In fact there were 14 in early new High German, 4 in early new Low German, and 4 in early modern Netherlandish, for a total of 22 Germanic editions by 1518. (As the author stated earlier, these 22 bibles were full translations)
In the later fifteenth and early sixteenth centuries,
Biblical material was widespread, popular and well known among literate townspeople, clerics and nobles alike, especially in the Empire…
Because they were under the direction of a warden or house confessor, nuns had relatively good access to vernacular translations. A fifteenth-century Netherlandish manuscript specified that the sister who was in charge of the books was to see that if anything in the book appeared to be false, it should be brought before the rector of the house for him to examine, before it is allowed to be commonly used by the sisters. (…) Great care is to be taken not to lend books to outsiders without the permission of the rector. (…) Uncommon books are not to be read at meals until the rector has first seen that their contents are good and profitable. (…) Books are not to be lent to ignorant people.42Although great care was enjoined on the sister in charge to see that such vernacular books did not fall into the ‘wrong’ hands, such an admonishment documents** both the relatively mild attitude of the church regarding such books and the interest of the unlearned laity in them (the learned laity also had good access to vernacular books, including Bibles). In those important female houses whose library catalogues have survived, we notice the existence not merely of many vernacular works of Biblical piety and devotion, but also of vernacular Bibles…
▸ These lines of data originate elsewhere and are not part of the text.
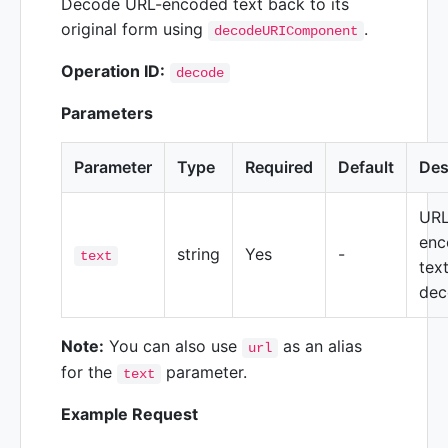
Decode URL-encoded text back to its
original form using
.
decodeURIComponent
Operation ID:
decode
Parameters
Parameter
Type
Required
Default
Des
URL
enc
string
Yes
-
text
tex
dec
Note:
You can also use
as an alias
url
for the
parameter.
text
Example Request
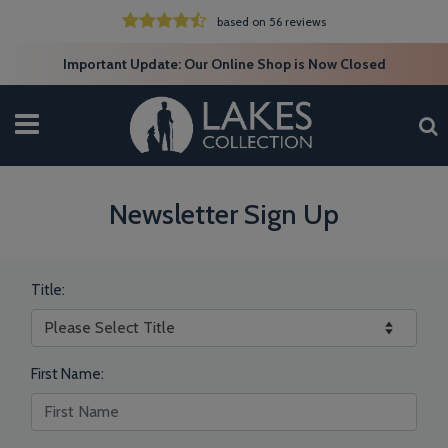
based on 56 reviews
Important Update: Our Online Shop is Now Closed
Newsletter Sign Up
Title:
First Name:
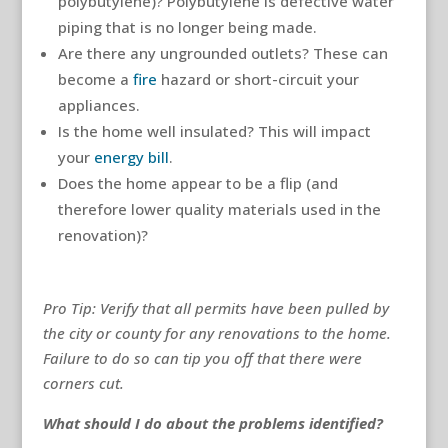
polybutylene)? Polybutylene is defective water
piping that is no longer being made.
Are there any ungrounded outlets? These can
become a
fire
hazard or short-circuit your
appliances.
Is the home well insulated? This will impact
your
energy bill
.
Does the home appear to be a flip (and
therefore lower quality materials used in the
renovation)?
Pro Tip: Verify that all permits have been pulled by
the city or county for any renovations to the home.
Failure to do so can tip you off that there were
corners cut.
What should I do about the problems identified?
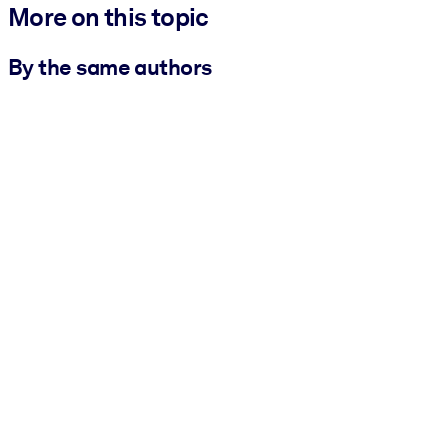
More on this topic
By the same authors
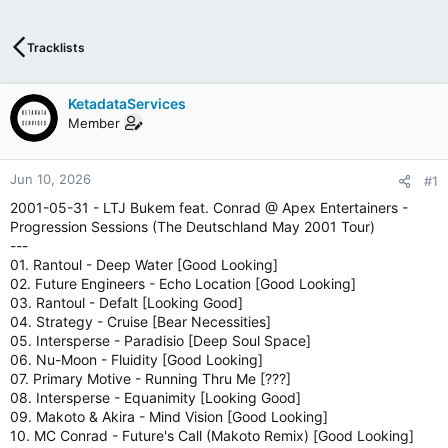
T
I
V
Tracklists
E
I
N
KetadataServices
T
Member
E
R
N
Jun 10, 2026
#1
E
2001-05-31 - LTJ Bukem feat. Conrad @ Apex Entertainers -
T
Progression Sessions (The Deutschland May 2001 Tour)
W
---
E
01. Rantoul - Deep Water [Good Looking]
B
02. Future Engineers - Echo Location [Good Looking]
R
03. Rantoul - Defalt [Looking Good]
A
04. Strategy - Cruise [Bear Necessities]
D
05. Intersperse - Paradisio [Deep Soul Space]
I
06. Nu-Moon - Fluidity [Good Looking]
O
07. Primary Motive - Running Thru Me [???]
P
08. Intersperse - Equanimity [Looking Good]
L
09. Makoto & Akira - Mind Vision [Good Looking]
A
10. MC Conrad - Future's Call (Makoto Remix) [Good Looking]
Y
Earlier generations of German scholars unravelled Luther’s polemic about the inaccessibility of the Bible.49*Rost notes that eighteenth-century scholars were often surprised to discover that German Bibles had been circulating in large numbers well before Luther’s translation,** so steeped were they in the story of Biblical inaccessibility started by Luther himself…
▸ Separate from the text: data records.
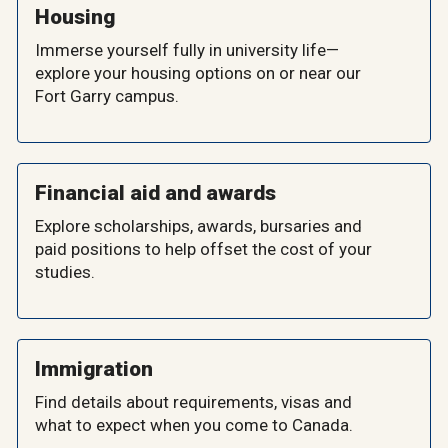
Housing
Immerse yourself fully in university life—
explore your housing options on or near our
Fort Garry campus.
Financial aid and awards
Explore scholarships, awards, bursaries and
paid positions to help offset the cost of your
studies.
Immigration
Find details about requirements, visas and
what to expect when you come to Canada.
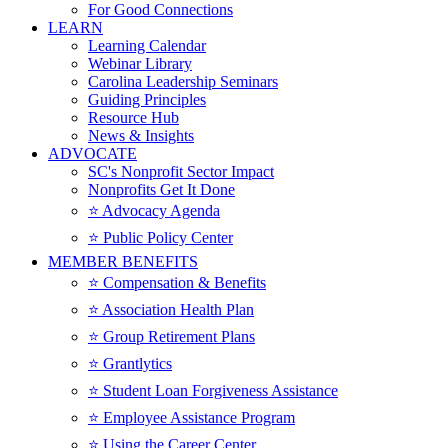
For Good Connections
LEARN
Learning Calendar
Webinar Library
Carolina Leadership Seminars
Guiding Principles
Resource Hub
News & Insights
ADVOCATE
SC's Nonprofit Sector Impact
Nonprofits Get It Done
⭐️ Advocacy Agenda
⭐️ Public Policy Center
MEMBER BENEFITS
⭐️ Compensation & Benefits
⭐️ Association Health Plan
⭐️ Group Retirement Plans
⭐️ Grantlytics
⭐️ Student Loan Forgiveness Assistance
⭐️ Employee Assistance Program
⭐️ Using the Career Center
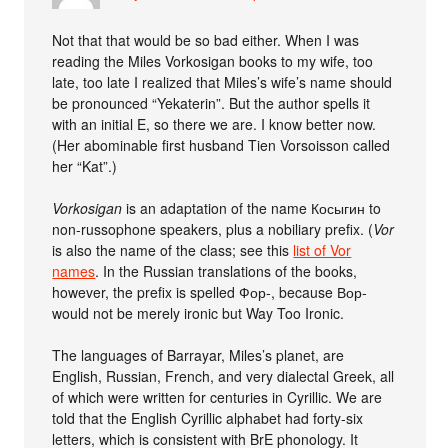
Not that that would be so bad either. When I was
reading the Miles Vorkosigan books to my wife, too
late, too late I realized that Miles’s wife’s name should
be pronounced “Yekaterin”. But the author spells it
with an initial E, so there we are. I know better now.
(Her abominable first husband Tien Vorsoisson called
her “Kat”.)
Vorkosigan
is an adaptation of the name Косыгин to
non-russophone speakers, plus a nobiliary prefix. (
Vor
is also the name of the class; see this
list of Vor
names
. In the Russian translations of the books,
however, the prefix is spelled Фор-, because Вор-
would not be merely ironic but Way Too Ironic.
The languages of Barrayar, Miles’s planet, are
English, Russian, French, and very dialectal Greek, all
of which were written for centuries in Cyrillic. We are
told that the English Cyrillic alphabet had forty-six
letters, which is consistent with BrE phonology. It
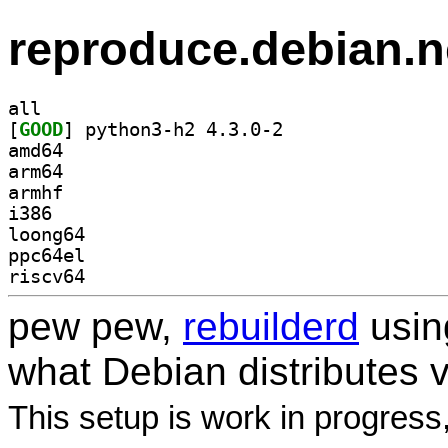
reproduce.debian.n
all
[
GOOD
] python3-h2 4.3.0-2		
amd64
arm64
armhf
i386
loong64
ppc64el
riscv64
pew pew,
rebuilderd
usi
what Debian distributes 
This setup is work in progress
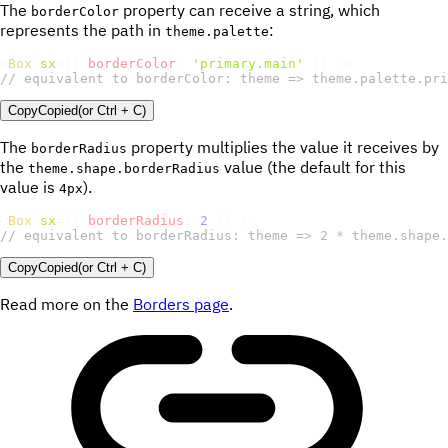
The
property can receive a string, which
borderColor
represents the path in
:
theme.palette
<
Box
sx
=
{
{
borderColor
:
'primary.main'
}
}
/>
// equivalent to borderColor: theme => theme.palette.pri
Copy
Copied
(or
Ctrl + C
)
The
property multiplies the value it receives by
borderRadius
the
value (the default for this
theme.shape.borderRadius
value is
).
4px
<
Box
sx
=
{
{
borderRadius
:
2
}
}
/>
// equivalent to borderRadius: theme => 2 * theme.shape.
Copy
Copied
(or
Ctrl + C
)
Read more on the
Borders page
.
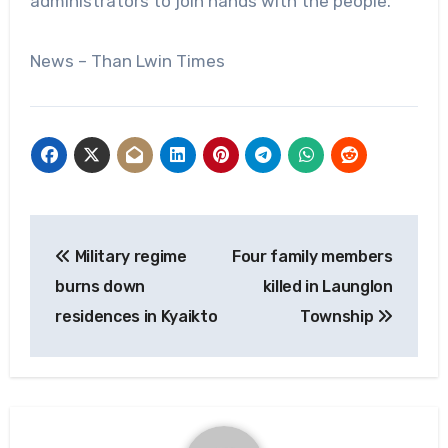
administrators to join hands with the people.
News – Than Lwin Times
Post
Military regime
Four family members
navigation
burns down
killed in Launglon
residences in Kyaikto
Township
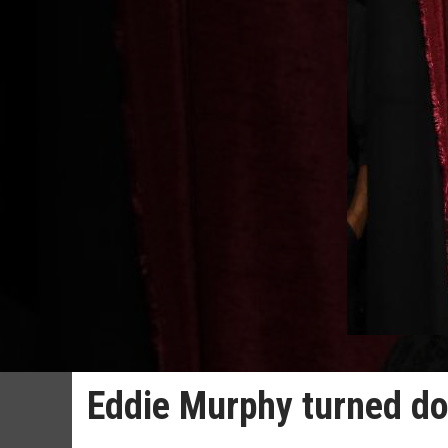
Eddie Murphy turned d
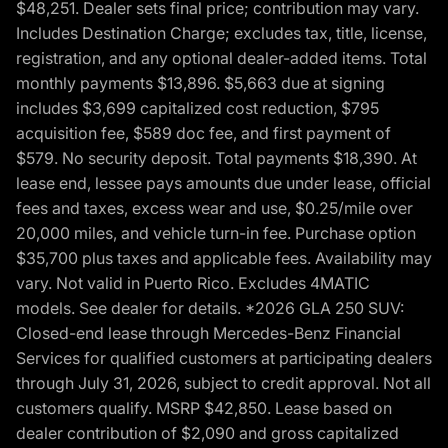
$48,251. Dealer sets final price; contribution may vary.
Includes Destination Charge; excludes tax, title, license,
registration, and any optional dealer-added items. Total
monthly payments $13,896. $5,663 due at signing
includes $3,699 capitalized cost reduction, $795
acquisition fee, $589 doc fee, and first payment of
$579. No security deposit. Total payments $18,390. At
lease end, lessee pays amounts due under lease, official
fees and taxes, excess wear and use, $0.25/mile over
20,000 miles, and vehicle turn-in fee. Purchase option
$35,700 plus taxes and applicable fees. Availability may
vary. Not valid in Puerto Rico. Excludes 4MATIC
models. See dealer for details. *2026 GLA 250 SUV:
Closed-end lease through Mercedes-Benz Financial
Services for qualified customers at participating dealers
through July 31, 2026, subject to credit approval. Not all
customers qualify. MSRP $42,850. Lease based on
dealer contribution of $2,090 and gross capitalized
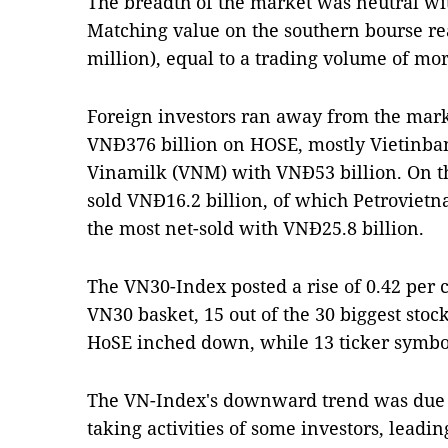
The breadth of the market was neutral wit
Matching value on the southern bourse re
million), equal to a trading volume of mor
Foreign investors ran away from the market
VNĐ376 billion on HOSE, mostly Vietinba
Vinamilk (VNM) with VNĐ53 billion. On th
sold VNĐ16.2 billion, of which Petroviet
the most net-sold with VNĐ25.8 billion.
The VN30-Index posted a rise of 0.42 per ce
VN30 basket, 15 out of the 30 biggest stoc
HoSE inched down, while 13 ticker symbol
The VN-Index's downward trend was due t
taking activities of some investors, leadin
In 1883, Wilhelm Krafft entered the lists with a short piece (published as a monograph) **arguing that the large number of editions of the German Bible before Luther proves that it was not merely kept in the libraries of princes and religious houses or schools, but that it was read “in accordance with the repeated urgings of the editors and other Christian writers by educated lay-people”. **For example, he cites the editor of the 1480 Cologne Bible, who wrote in his preface that all
‘good hearts’, clerics and lay-people, who see and read this Bible should unite themselves with God and ask the Holy Spirit, master of this text, to help them to understand this translation according to His will and for the salvation of their soul. Other editors of German Bibles and writers of the later fifteenth century also recommended that their readers read for themselves in the Bible.